Stored data entries

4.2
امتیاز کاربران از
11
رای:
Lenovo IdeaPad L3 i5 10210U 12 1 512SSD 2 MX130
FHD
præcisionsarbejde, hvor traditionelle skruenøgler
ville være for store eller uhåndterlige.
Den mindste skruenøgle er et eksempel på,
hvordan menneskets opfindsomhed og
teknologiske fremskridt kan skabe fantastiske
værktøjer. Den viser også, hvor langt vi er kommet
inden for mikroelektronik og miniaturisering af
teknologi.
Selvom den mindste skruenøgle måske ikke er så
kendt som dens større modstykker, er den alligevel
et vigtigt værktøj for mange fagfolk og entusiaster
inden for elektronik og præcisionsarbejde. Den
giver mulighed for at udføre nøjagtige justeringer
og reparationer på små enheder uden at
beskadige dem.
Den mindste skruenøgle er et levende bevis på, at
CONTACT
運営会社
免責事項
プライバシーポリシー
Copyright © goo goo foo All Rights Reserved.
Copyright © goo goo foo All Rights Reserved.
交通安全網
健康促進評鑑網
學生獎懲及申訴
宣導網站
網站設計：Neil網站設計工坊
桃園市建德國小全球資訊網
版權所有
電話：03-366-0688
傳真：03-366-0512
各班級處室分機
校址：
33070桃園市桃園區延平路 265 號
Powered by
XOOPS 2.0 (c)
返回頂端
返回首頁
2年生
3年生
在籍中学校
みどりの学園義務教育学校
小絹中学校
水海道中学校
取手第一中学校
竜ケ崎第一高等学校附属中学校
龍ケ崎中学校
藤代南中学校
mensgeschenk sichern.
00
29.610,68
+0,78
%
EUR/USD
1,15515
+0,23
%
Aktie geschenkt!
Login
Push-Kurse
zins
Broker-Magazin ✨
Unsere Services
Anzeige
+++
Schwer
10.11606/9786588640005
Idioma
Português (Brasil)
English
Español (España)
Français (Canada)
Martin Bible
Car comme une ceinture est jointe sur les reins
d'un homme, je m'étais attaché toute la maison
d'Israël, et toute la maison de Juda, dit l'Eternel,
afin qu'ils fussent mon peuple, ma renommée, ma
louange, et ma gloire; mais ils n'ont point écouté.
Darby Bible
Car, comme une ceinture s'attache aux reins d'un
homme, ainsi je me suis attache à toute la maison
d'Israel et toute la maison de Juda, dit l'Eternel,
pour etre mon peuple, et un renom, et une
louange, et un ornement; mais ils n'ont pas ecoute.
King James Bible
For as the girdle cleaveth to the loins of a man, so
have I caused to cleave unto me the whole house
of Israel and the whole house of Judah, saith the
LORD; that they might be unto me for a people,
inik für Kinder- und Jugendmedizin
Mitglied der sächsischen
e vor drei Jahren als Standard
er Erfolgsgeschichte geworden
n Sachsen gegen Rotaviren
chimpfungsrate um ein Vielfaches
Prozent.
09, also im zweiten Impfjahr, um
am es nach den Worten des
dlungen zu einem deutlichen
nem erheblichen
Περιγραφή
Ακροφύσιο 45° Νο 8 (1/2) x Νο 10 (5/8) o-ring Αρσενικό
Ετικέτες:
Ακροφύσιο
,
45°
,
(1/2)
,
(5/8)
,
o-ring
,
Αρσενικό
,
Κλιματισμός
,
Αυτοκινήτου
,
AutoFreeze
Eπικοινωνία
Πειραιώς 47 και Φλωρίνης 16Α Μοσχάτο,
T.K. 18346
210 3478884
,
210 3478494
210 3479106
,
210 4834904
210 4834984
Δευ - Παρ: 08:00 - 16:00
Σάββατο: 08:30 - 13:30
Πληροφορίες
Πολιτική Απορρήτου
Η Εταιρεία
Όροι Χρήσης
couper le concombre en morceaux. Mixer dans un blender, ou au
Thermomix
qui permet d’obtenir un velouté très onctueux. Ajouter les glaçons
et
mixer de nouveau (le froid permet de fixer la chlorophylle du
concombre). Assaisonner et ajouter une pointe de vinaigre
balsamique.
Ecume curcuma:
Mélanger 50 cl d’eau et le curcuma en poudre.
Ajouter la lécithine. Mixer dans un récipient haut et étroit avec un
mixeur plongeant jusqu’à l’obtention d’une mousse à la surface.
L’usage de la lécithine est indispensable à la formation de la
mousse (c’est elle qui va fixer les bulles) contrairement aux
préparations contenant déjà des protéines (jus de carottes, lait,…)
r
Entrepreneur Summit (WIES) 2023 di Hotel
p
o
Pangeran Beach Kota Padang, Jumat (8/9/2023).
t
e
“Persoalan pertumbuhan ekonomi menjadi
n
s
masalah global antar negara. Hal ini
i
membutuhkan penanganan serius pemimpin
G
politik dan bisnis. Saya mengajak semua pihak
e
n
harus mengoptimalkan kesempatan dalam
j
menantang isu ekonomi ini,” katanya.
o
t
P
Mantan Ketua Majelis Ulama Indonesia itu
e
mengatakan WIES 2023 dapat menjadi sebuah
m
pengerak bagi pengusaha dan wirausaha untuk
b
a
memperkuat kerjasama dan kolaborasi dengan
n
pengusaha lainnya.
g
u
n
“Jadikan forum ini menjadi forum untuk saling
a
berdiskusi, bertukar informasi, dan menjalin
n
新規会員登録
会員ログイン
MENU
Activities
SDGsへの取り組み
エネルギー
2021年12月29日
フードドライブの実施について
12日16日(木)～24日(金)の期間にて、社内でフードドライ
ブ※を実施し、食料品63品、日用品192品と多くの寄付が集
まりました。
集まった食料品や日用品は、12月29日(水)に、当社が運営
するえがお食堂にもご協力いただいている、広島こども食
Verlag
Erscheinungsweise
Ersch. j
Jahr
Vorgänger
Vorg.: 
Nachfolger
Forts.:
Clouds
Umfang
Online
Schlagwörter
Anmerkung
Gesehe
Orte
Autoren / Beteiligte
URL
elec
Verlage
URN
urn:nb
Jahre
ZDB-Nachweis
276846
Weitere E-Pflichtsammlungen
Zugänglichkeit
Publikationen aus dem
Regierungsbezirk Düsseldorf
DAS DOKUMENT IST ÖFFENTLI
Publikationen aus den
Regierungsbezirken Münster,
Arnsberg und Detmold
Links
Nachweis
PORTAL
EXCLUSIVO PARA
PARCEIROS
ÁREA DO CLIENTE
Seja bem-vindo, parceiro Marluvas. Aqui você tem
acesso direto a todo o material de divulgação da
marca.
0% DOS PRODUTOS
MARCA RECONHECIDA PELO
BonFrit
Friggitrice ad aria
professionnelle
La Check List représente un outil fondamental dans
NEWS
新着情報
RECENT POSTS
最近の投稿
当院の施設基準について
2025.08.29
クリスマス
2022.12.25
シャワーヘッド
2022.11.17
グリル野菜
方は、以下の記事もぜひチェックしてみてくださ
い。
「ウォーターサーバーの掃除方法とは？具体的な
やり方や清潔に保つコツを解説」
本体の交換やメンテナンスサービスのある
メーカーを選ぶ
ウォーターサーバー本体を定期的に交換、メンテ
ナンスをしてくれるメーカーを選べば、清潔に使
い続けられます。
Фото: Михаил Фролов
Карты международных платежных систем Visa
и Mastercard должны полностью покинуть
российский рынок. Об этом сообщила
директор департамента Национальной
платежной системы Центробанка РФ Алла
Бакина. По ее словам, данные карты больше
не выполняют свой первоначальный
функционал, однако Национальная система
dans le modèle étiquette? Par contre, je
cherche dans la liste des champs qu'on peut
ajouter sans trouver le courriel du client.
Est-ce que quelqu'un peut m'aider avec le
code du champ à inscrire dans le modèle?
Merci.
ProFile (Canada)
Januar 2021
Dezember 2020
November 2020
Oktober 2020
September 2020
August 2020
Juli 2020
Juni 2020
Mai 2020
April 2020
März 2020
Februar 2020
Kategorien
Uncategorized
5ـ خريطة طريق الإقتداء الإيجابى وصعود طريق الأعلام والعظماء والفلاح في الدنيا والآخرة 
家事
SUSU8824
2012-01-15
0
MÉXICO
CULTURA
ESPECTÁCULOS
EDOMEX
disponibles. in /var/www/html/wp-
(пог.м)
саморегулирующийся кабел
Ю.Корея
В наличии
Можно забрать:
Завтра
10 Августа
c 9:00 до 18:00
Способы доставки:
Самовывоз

#### What to produce:
How many lines of the entries above hold the string "præcisionsarbejde"? Reply with the number alone.

#### The answer:
2